By Keith Naughton on 6/19/05
JUAN JOSE GUTIERREZ
Juan Jose Gutierrez has never set foot in China or Indonesia. But that didn’t stop the president of the fast-food chain Pollo Campero (“Country-Style Chicken”) from announcing plans earlier this month to move into those Asian markets. The first of as many as 500 China stores is due to open in Shanghai by the end of this year. China has become a “mecca” for businesses all over the world, says Gutierrez, 47. “As Latin American businessmen we asked ourselves, ‘Why not us?’”
Not many businessmen from small Latin nations have ever asked that question. Pollo Campero hails from tiny Guatemala, yet is the most ambitious international restaurant chain from any Latin nation, large or small. While some Mexican chains and Venezuela’s Churromania have entered the U.S. market, Gutierrez reckons he is the first to target Asia. Highly successful in Guatemala and neighboring Latin markets, Pollo Campero followed its Central American customers along immigration routes to U.S. cities like Houston, Dallas and New York. It now has 196 stores in nine countries, employing nearly 7,000 people and generating annual revenue of $300 million. But Asia is Gutierrez’s first move outside Central America and its diaspora, and represents a quantum leap in ambition and risk. Bob Sandelman, the head of a southern California consumer-research firm, says Pollo Campero “does seem a bit like a fish out of water with no Latin American population in China.”
A balding, diminutive father of four, Gutierrez and his executives cite several reasons to expect a smooth swim in Asia. One is the worldwide fascination with Latino culture, food and celebrities, for which U.S. franchise operations chief Rodolfo Jimenez sees an unmet demand in Asia. Another reason: that killer chicken recipe. Pollo Campero didn’t even have to sell itself in Indonesia: a major Indonesia restaurant company badgered it for franchise rights for two years. In China, Kentucky Fried Chicken has set up 1,200 stores since arriving in 1987, proving there’s a huge market for fried chicken. And Pollo Campero has gone head to head with the American giant before: KFC tried to crack the Guatemalan market shortly after Pollo Campero was founded by Gutierrez’s father in 1971, and couldn’t.
Gutierrez, who was 16 when his father Dionisio died in a plane crash in 1974, took over Pollo Campero eight years later. His first move into the United States failed after a year, when the company-owned restaurant in Miami was quickly dragged down by a weak understanding of the local market and high employee turnover. The failure taught Gutierrez the advantages of franchising over direct ownership, and led to the opening of an international franchising arm in the mid-1990s.

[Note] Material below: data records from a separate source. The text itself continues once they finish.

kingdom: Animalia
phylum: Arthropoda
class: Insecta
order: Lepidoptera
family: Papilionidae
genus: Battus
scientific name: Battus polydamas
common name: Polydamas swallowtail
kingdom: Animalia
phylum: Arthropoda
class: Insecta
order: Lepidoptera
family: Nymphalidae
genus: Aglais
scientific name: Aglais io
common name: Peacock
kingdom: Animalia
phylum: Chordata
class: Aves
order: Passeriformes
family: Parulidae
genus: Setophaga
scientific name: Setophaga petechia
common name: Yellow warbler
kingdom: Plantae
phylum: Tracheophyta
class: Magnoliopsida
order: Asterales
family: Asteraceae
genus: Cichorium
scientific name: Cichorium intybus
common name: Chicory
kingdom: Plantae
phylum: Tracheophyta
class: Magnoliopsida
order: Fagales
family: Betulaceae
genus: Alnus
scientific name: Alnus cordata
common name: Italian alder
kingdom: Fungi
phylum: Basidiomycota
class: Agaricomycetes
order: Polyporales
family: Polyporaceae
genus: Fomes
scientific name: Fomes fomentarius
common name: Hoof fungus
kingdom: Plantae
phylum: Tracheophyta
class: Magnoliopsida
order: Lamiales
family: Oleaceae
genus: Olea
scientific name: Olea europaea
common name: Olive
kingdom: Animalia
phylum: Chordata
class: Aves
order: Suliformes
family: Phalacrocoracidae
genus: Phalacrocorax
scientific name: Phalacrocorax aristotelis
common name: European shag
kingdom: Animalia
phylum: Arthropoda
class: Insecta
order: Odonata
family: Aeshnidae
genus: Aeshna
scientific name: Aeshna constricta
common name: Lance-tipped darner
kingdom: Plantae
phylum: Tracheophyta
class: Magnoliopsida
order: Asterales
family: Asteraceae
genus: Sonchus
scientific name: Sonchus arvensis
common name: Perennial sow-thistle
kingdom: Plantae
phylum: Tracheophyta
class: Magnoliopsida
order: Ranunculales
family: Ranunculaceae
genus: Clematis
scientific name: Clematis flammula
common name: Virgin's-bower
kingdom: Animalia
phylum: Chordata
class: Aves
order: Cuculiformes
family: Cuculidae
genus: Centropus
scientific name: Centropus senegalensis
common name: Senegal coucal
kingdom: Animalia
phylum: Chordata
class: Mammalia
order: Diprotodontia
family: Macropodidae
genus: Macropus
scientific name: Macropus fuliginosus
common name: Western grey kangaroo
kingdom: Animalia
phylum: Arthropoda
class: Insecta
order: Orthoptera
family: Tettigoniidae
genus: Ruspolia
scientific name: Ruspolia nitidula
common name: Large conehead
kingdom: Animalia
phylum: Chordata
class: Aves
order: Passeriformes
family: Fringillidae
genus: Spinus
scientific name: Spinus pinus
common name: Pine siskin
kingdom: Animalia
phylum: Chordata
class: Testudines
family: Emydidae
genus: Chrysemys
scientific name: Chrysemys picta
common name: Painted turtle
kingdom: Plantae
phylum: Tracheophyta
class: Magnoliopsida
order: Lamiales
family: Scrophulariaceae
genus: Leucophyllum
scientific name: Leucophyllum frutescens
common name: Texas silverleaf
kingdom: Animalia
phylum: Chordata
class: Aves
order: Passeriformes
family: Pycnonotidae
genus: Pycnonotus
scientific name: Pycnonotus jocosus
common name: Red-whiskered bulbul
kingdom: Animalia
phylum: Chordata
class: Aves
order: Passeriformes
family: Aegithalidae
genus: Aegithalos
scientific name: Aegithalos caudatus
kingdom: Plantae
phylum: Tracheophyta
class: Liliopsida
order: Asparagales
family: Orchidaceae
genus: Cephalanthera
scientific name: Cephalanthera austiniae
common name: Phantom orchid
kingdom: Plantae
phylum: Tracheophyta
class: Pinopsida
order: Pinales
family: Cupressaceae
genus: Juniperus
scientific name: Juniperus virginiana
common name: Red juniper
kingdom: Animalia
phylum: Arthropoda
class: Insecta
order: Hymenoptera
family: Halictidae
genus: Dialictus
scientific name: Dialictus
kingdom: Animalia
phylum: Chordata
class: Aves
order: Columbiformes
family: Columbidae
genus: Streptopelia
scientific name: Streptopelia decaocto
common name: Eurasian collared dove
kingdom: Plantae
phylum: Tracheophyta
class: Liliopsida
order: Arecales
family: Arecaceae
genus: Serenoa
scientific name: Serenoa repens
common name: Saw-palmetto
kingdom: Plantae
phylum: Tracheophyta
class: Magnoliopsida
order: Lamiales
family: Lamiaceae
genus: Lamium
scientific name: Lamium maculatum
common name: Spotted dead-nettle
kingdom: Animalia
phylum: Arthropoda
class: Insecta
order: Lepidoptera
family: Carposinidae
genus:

The company’s first franchises were in Central America and built on a fiercely loyal customer base. At airport stores in Guatemala City and San Salvador, U.S.-bound passengers stuffed duffel bags with Pollo Campero chicken as a treat for stateside relatives. Some even stocked up in order to resell the spicy chicken for a profit in American cities. When planes on these routes began to smell of chicken, executives of one carrier asked Pollo Campero to use scent-proof packaging. Pollo Campero declined, but the episode inspired the company to start thinking about expansion into the United States.
The frenzy that greeted its 2002 U.S. debut was worthy of a Hollywood premiere. People began lining up outside the first L.A. store nearly six hours before its scheduled opening, forcing the franchise owners to stay open until 3 in the morning the next day. Sales hit the $1 million mark on the 47th day of operations. To date, Pollo Campero has allowed word of mouth to spread the company’s name in the Latino community and to the larger American market. They cite a new Virginia store where Latinos represent only 6 percent of clientele as a sign of its appeal.
Crossing over to China will be much tougher, analysts warn. Weak protection for intellectual property means Pollo Campero is bound to spawn imitators. Gutierrez says he’s well aware that restaurants have the “highest mortality rate” in the business world, and of what survival entails. If Pollo Campero falters in China, it wouldn’t be his first brush with failure. If it succeeds, he may embolden other Latinos to think as big as Asia.